Adopt gradual change
However there is a much more effective way of approaching your lifestyle change – doing it more gradually. Incorporate new habits a few at a time and attach them to your existing ones.
Say, for example, you want to drink more water. Why not start your day by drinking one big glass first thing. You could attach this to your (hopefully) existing habit of brushing your teeth. And make this easy to remember by having a glass ready next to your toothbrush so you won’t forget.
Create new habits
The way habits work is that they need to be repeated for long enough to create a new neural pathway. That’s how it becomes an automatic reaction.
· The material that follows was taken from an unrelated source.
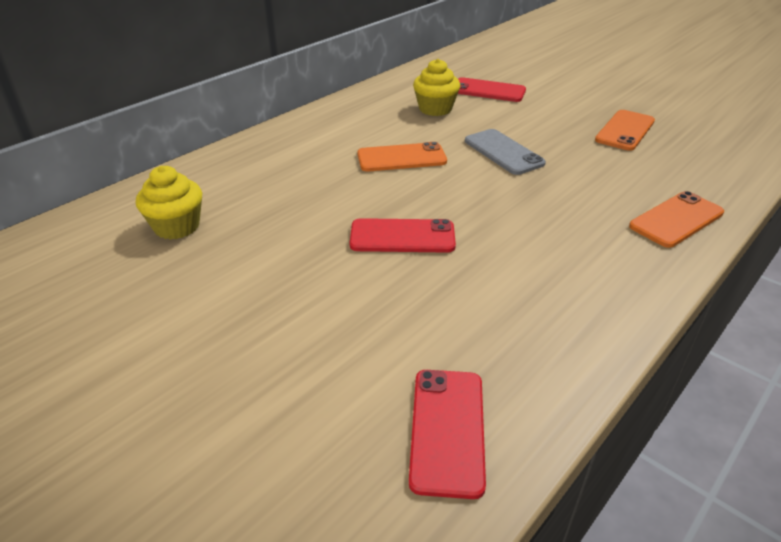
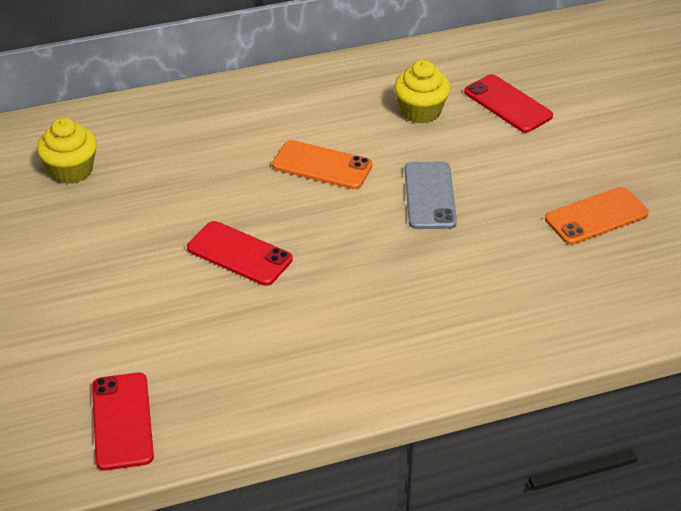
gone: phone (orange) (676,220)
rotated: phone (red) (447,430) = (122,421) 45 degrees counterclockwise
Research by the University College of London has shown that on average it takes about 66 days for you to create a new habit. In other words, if you repeat a certain action often enough you won’t have to think about it anymore as it has become an automatic response.
For example, if you would like to go for a run three times a week for 30 minutes. You could start by building the habit by going on set days like every Monday, Wednesday and Friday. The moment your schedule gets messed up because your meeting goes on for longer than expected and you only have 25 minutes left (and still need to change), don’t cancel or say “I’ll try again tomorrow”. Instead, it would be much better to stick to your plan and go anyway – even if it is just for 15 or 20 minutes. It is much more important you create and stick to that habit, instead of doing it perfectly.